Auto Świat Jak jeździ nowy Citroen C4 Picasso?

Jak jeździ nowy Citroen C4 Picasso?

Autor Piotr Burchard
Piotr Burchard

Nowy Citroën C4 Picasso został połączony z cyfrowym światem! Udało się jednak zachować ważne w tym aucie klasyczne wartości – ciekawy design i przestronność to nadal wyróżniki francuskiego vana

Jak jeździ nowy Citroen C4 Picasso?
Zobacz galerię (9)
Auto Świat
Jak jeździ nowy Citroen C4 Picasso?

Choć nie wszystkim nowa stylistyka Citroena C4 Picasso spodoba się na pierwszy rzut oka, nie można jednak zarzucić, że auto wygląda nieciekawie. Po prostu bardzo zmieniło się w stosunku do poprzednika. Zresztą design to niejedyne, co w minivanie przeszło dużą metamorfozę. Nowa generacja ma szerszy rozstaw kół, wyrazistszą sylwetkę i krótsze zwisy – to wszystko sprawia, że wygląda bardziej kompaktowo, stabilnie, żeby nie powiedzieć: dostojnie.

Gdy na przełomie czerwca i lipca Nowy Citroen C4 Picasso pojawi się w sprzedaży, w ofercie znajdą się dwa silniki benzynowe – o mocy 120 i 156 KM. Do tego dwa diesle: 90 i 115 KM. Wszystkie cztery motory mają pojemność 1,6 litra.
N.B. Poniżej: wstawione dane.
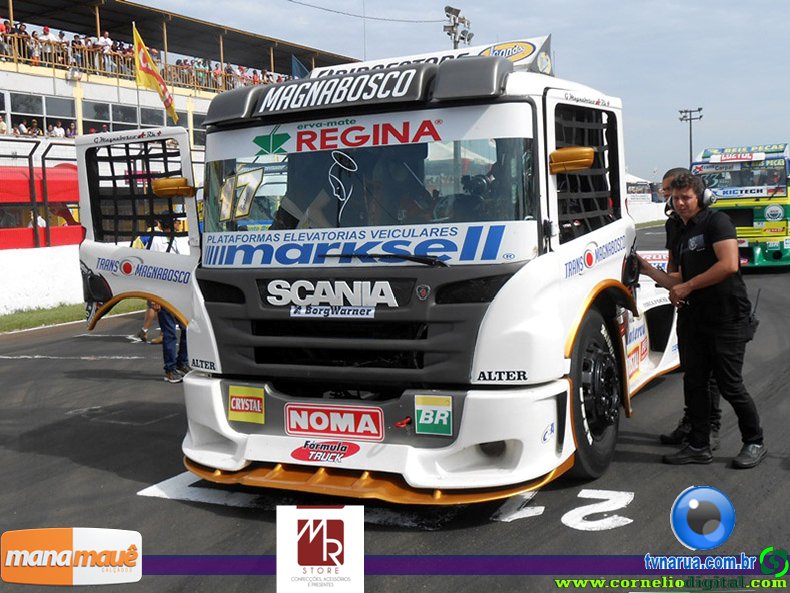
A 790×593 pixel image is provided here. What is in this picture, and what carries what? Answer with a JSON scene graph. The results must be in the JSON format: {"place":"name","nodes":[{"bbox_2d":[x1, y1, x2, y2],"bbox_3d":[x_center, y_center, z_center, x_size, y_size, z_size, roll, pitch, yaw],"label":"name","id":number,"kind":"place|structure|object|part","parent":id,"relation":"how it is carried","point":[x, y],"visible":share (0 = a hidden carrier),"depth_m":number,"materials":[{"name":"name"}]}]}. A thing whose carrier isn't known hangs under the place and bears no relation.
{"place":"outdoors","nodes":[
{"label":"outdoors","id":0,"kind":"place"},
{"bbox_2d":[0,244,83,315],"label":"white wall","id":1,"kind":"structure","parent":0,"point":[25,263],"depth_m":14.32,"materials":[{"name":"white paint"}]},
{"bbox_2d":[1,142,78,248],"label":"fence","id":2,"kind":"object","parent":1,"relation":"attached to","point":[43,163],"visible":0.74,"depth_m":15.64,"materials":[{"name":"black metal"}]},
{"bbox_2d":[0,0,359,182],"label":"grandstand building","id":3,"kind":"structure","parent":0,"point":[31,68],"visible":0.42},
{"bbox_2d":[0,115,7,133],"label":"person","id":4,"kind":"object","parent":3,"relation":"in","point":[4,125],"visible":0.59,"depth_m":24.91},
{"bbox_2d":[0,18,8,55],"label":"person","id":5,"kind":"object","parent":3,"relation":"on","point":[2,27],"visible":0.64,"depth_m":24.74},
{"bbox_2d":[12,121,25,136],"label":"person","id":6,"kind":"object","parent":3,"relation":"in","point":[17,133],"visible":0.52,"depth_m":25.77},
{"bbox_2d":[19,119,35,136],"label":"person","id":7,"kind":"object","parent":3,"relation":"in","point":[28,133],"visible":0.66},
{"bbox_2d":[25,27,42,63],"bbox_3d":[-11.199,-7.601,26.771,0.611,1.382,0.642,3,7,40],"label":"person","id":8,"kind":"object","parent":3,"relation":"on","point":[36,52],"visible":0.66,"depth_m":26.66},
{"bbox_2d":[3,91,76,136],"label":"window","id":9,"kind":"structure","parent":3,"relation":"in","point":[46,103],"depth_m":26.21,"materials":[{"name":"glass"}]},
{"bbox_2d":[41,25,58,64],"bbox_3d":[-11.031,-7.842,27.691,0.590,1.480,0.639,2,6,30],"label":"person","id":10,"kind":"object","parent":3,"relation":"on","point":[48,29],"visible":0.65,"depth_m":27.57},
{"bbox_2d":[51,120,65,137],"bbox_3d":[-11.034,-5.214,28.436,0.560,1.099,0.625,2,6,30],"label":"person","id":11,"kind":"object","parent":3,"relation":"in","point":[58,132],"visible":0.62,"depth_m":28.30},
{"bbox_2d":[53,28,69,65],"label":"person","id":12,"kind":"object","parent":3,"relation":"on","point":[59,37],"visible":0.51,"depth_m":27.88},
{"bbox_2d":[66,120,77,137],"bbox_3d":[-10.080,-5.016,27.132,0.541,1.045,0.609,2,6,30],"label":"person","id":13,"kind":"object","parent":3,"relation":"on","point":[71,133],"visible":0.57,"depth_m":26.99},
{"bbox_2d":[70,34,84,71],"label":"person","id":14,"kind":"object","parent":3,"relation":"on","point":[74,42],"visible":0.66,"depth_m":28.16},
{"bbox_2d":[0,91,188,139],"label":"window row","id":15,"kind":"object","parent":3,"relation":"in","point":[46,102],"visible":0.59,"depth_m":26.13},
{"bbox_2d":[96,33,113,72],"bbox_3d":[-9.924,-8.204,29.697,0.662,1.543,0.722,2,6,30],"label":"person","id":16,"kind":"object","parent":3,"relation":"on","point":[107,40],"visible":0.65,"depth_m":29.57},
{"bbox_2d":[85,100,175,132],"bbox_3d":[-8.354,-5.468,27.709,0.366,1.413,3.819,2,6,30],"label":"window","id":17,"kind":"structure","parent":3,"relation":"in","point":[141,113],"depth_m":27.16,"materials":[{"name":"glass"}]},
{"bbox_2d":[0,23,291,93],"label":"crowd","id":18,"kind":"object","parent":3,"relation":"on","point":[255,80],"visible":0.45,"depth_m":30.27},
{"bbox_2d":[132,22,177,122],"bbox_3d":[-5.867,-5.422,21.343,0.640,2.643,0.895,2,6,30],"label":"flag","id":19,"kind":"object","parent":3,"relation":"attached to","point":[136,49],"visible":0.92,"depth_m":21.21,"materials":[{"name":"yellow fabric"}]},
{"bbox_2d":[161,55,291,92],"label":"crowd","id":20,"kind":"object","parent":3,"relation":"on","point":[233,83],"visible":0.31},
{"bbox_2d":[291,54,309,77],"bbox_3d":[-2.164,-5.177,20.714,0.537,1.267,0.454,2,6,30],"label":"blue flag","id":21,"kind":"object","parent":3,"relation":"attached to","point":[298,65],"visible":0.45,"depth_m":20.59,"materials":[{"name":"blue fabric"}]},
{"bbox_2d":[0,229,789,590],"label":"race track","id":22,"kind":"structure","parent":0,"point":[71,464],"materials":[{"name":"grey asphalt"}]},
{"bbox_2d":[0,299,148,333],"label":"grass strip","id":23,"kind":"object","parent":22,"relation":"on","point":[18,316],"visible":0.41,"depth_m":13.16,"materials":[{"name":"green plant"}]},
{"bbox_2d":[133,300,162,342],"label":"person","id":24,"kind":"object","parent":22,"relation":"on","point":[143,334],"visible":0.18,"depth_m":11.05},
{"bbox_2d":[144,215,189,382],"bbox_3d":[-2.096,-0.032,8.197,0.675,1.584,0.638,2,6,30],"label":"person","id":25,"kind":"object","parent":22,"relation":"on","point":[166,321],"visible":0.35,"depth_m":8.08},
{"bbox_2d":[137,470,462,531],"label":"road marking","id":26,"kind":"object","parent":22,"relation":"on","point":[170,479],"visible":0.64,"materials":[{"name":"white paint"}]},
{"bbox_2d":[74,44,694,502],"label":"racing truck","id":27,"kind":"object","parent":22,"relation":"on","point":[231,304],"visible":0.81,"depth_m":4.55,"materials":[{"name":"white metal"}]},
{"label":"open door","id":28,"kind":"part","parent":27,"relation":"part of","materials":[{"name":"white metal"}]},
{"bbox_2d":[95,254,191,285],"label":"sticker","id":29,"kind":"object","parent":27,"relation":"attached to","point":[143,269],"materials":[{"name":"plastic"}]},
{"bbox_2d":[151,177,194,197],"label":"side mirror","id":30,"kind":"object","parent":27,"relation":"attached to","point":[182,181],"visible":0.88,"depth_m":5.05,"materials":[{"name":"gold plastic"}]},
{"bbox_2d":[228,385,264,424],"bbox_3d":[-0.799,0.570,4.634,0.250,0.201,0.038,2,6,30],"label":"sticker","id":31,"kind":"object","parent":27,"relation":"attached to","point":[236,406],"visible":0.99,"depth_m":4.62,"materials":[{"name":"yellow plastic"}]},
{"bbox_2d":[290,439,360,462],"bbox_3d":[-0.364,0.788,4.507,0.467,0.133,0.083,1,6,25],"label":"oval sticker","id":32,"kind":"object","parent":27,"relation":"attached to","point":[303,450],"visible":0.97,"depth_m":4.50,"materials":[{"name":"red plastic"}]},
{"bbox_2d":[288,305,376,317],"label":"sticker","id":33,"kind":"object","parent":27,"relation":"attached to","point":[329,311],"visible":0.95,"depth_m":4.31,"materials":[{"name":"white plastic"}]},
{"bbox_2d":[284,402,384,442],"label":"sticker","id":34,"kind":"object","parent":27,"relation":"attached to","point":[345,416],"visible":0.96,"depth_m":4.47,"materials":[{"name":"red plastic"}]},
{"label":"grille","id":35,"kind":"part","parent":27,"relation":"part of","materials":[{"name":"black plastic"}]},
{"label":"bumper","id":36,"kind":"part","parent":27,"relation":"part of","materials":[{"name":"white plastic"}]},
{"label":"windshield","id":37,"kind":"part","parent":27,"relation":"part of","materials":[{"name":"clear glass"}]},
{"bbox_2d":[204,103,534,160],"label":"sticker","id":38,"kind":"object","parent":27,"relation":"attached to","point":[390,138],"visible":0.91,"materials":[{"name":"white plastic"}]},
{"bbox_2d":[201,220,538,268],"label":"sticker","id":39,"kind":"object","parent":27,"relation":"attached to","point":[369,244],"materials":[{"name":"white plastic"}]},
{"bbox_2d":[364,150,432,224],"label":"driver","id":40,"kind":"object","parent":27,"relation":"in","point":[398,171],"visible":0.46,"depth_m":4.56},
{"bbox_2d":[414,394,452,435],"bbox_3d":[0.184,0.569,4.211,0.205,0.201,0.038,2,6,30],"label":"sticker","id":41,"kind":"object","parent":27,"relation":"attached to","point":[422,412],"visible":0.98,"depth_m":4.21,"materials":[{"name":"green plastic"}]},
{"bbox_2d":[315,35,552,76],"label":"roof spoiler","id":42,"kind":"object","parent":27,"relation":"on","point":[537,40],"visible":0.29,"depth_m":5.64,"materials":[{"name":"white plastic"}]},
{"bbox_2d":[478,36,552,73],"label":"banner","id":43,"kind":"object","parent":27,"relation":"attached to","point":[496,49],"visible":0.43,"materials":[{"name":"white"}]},
{"bbox_2d":[548,146,595,174],"bbox_3d":[0.896,-0.706,4.383,0.248,0.148,0.150,2,6,30],"label":"side mirror","id":44,"kind":"object","parent":27,"relation":"attached to","point":[584,165],"visible":0.98,"depth_m":4.34,"materials":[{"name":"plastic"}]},
{"bbox_2d":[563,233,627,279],"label":"sticker","id":45,"kind":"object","parent":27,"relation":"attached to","point":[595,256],"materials":[{"name":"plastic"}]},
{"label":"window","id":46,"kind":"part","parent":27,"relation":"part of","materials":[{"name":"black"}]},
{"label":"wheel","id":47,"kind":"part","parent":27,"relation":"part of","materials":[{"name":"black rubber"}]},
{"bbox_2d":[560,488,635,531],"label":"road marking","id":48,"kind":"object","parent":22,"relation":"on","point":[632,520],"visible":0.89,"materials":[{"name":"white paint"}]},
{"bbox_2d":[648,171,766,468],"bbox_3d":[1.889,0.098,5.288,0.543,1.645,0.910,-4,6,-23],"label":"man","id":49,"kind":"object","parent":22,"relation":"on","point":[718,264],"visible":0.98,"depth_m":5.11},
{"bbox_2d":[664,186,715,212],"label":"headphones","id":50,"kind":"object","parent":49,"relation":"on","point":[705,196],"visible":0.47,"depth_m":5.52,"materials":[{"name":"plastic"}]},
{"bbox_2d":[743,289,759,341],"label":"radio","id":51,"kind":"object","parent":49,"relation":"attached to","point":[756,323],"visible":0.54,"depth_m":5.21,"materials":[{"name":"black"}]},
{"bbox_2d":[691,141,789,270],"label":"green truck","id":52,"kind":"object","parent":22,"relation":"on","point":[772,248],"visible":0.66,"depth_m":16.62,"materials":[{"name":"green metal"}]},
{"bbox_2d":[108,0,789,181],"label":"sky","id":53,"kind":"structure","parent":0,"point":[782,4],"materials":[{"name":"blue"}]},
{"bbox_2d":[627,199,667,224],"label":"barrier","id":54,"kind":"structure","parent":0,"point":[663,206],"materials":[{"name":"white"}]},
{"label":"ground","id":55,"kind":"structure","parent":0},
{"bbox_2d":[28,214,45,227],"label":"person","id":56,"kind":"object","parent":55,"relation":"on","point":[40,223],"visible":0.27,"depth_m":17.94},
{"bbox_2d":[0,163,82,249],"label":"tent","id":57,"kind":"object","parent":55,"relation":"on","point":[66,176],"visible":0.52,"depth_m":18.45,"materials":[{"name":"red fabric"}]},
{"bbox_2d":[443,6,472,49],"bbox_3d":[2.313,-6.057,30.892,1.087,8.326,1.413,2,6,30],"label":"floodlight pole","id":58,"kind":"object","parent":55,"relation":"on","point":[455,42],"visible":0.46,"depth_m":30.42,"materials":[{"name":"metal"}]},
{"bbox_2d":[288,0,445,22],"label":"overhead wire","id":59,"kind":"object","parent":58,"relation":"attached to","point":[296,2],"visible":0.94,"depth_m":30.75,"materials":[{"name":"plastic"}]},
{"bbox_2d":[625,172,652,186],"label":"white tent","id":60,"kind":"object","parent":55,"relation":"on","point":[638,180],"visible":0.29,"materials":[{"name":"white fabric"}]},
{"bbox_2d":[678,107,702,166],"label":"light pole","id":61,"kind":"object","parent":55,"relation":"on","point":[681,112],"visible":0.6,"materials":[{"name":"black metal"}]}
]}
Wersja ze 115-konną jednostką wysokoprężną – mieliśmy okazję nią jeździć – skutecznie wywiązuje się ze swoich zadań. Może nieprzesadnie cicho, ale dynamicznie, z przyjemną w jeździe na co dzień elastycznością.

Prawdziwą niespodzianką okazało się zawieszenie nowego Citroena C4 Picasso – w żadnym wypadku nie określilibyśmy go jako francusko miękkiego (jeśli w ogóle można jeszcze dziś używać takiego określenia). Układ jezdny Citroëna został dość sztywno zestrojony, więc auto jest zadziwiająco stabilne i nie wykazuje zbędnych przechyłów na zakrętach czy tym bardziej w trakcie hamowania. Także elektrohydrauliczne wspomaganie kierownicy przekonuje do siebie właściwym dawkowaniem siły.

Oczywiście, kilka typowych dla Citroëna elementów pozostało, np. znana z poprzednika olbrzymia przednia szyba, zachodząca mocno na dach auta. Razem z panoramicznym dachem (opcjonalnym) rozwiązanie to zapewnia słoneczną i lekką atmosferę we wnętrzu. Na szczęście klimatyzacja należy do wyposażenia seryjnego każdej wersji modelu.

W kształtowaniu wnętrz swoich aut Citroën tradycyjnie już chadza własnymi drogami, więc w przypadku Citroena C4 Picasso nie mogło być inaczej. To co udało się stworzyć, określilibyśmy jako szykowne i eleganckie. Do tego Francuzi bardzo mocno skupili się na temacie multimediów, których sercem są dwa ekrany. Ten umieszczony niżej ma przekątną 7 cali, jest dotykowy i obsługuje większość urządzeń pokładowych Picasso, np. asystentów bezpiecznej jazdy, klimatyzację i radio. Także tu kierowca, ma dostęp do 12 aplikacji z portalu Citroëna. Ich graficzne interfejsy są wyświetlane na większym, 12-calowym panoramicznym ekranie HD powyżej (seryjny od wersji Intensive). Do tego pojawiają się na nim informacje z komputera pokładowego i nawigacji.

Cena nowego C4 Picasso zaczyna się u nas od 67 900 zł (za auto ze 120-konnym benzyniakiem). Citroën Polska przygotował jednak ciekawą promocję – każdy, kto zostawi w rozliczeniu swoje dotychczasowe auto (niezależnie od wartości), dostanie 8000 zł rabatu na Picasso.

Citroën jest niekwestionowanym specjalistą w dziedzinie projektowania vanów, nic więc dziwnego, że z generacji na generację auta są coraz bardziej udane. Nowe C4 Picasso stało się jeszcze bardziej funkcjonalne, a przy tym udało się uprościć kokpit auta, bez szkody na przejrzystości. Koniec z dziesiątkami małych przycisków! A design? No cóż, to zawsze kwestia gustu. Nam podwójne małe światła z przodu specjalnie się nie podobają, ale braku oryginalności stylistyce C4 zarzucić nie można.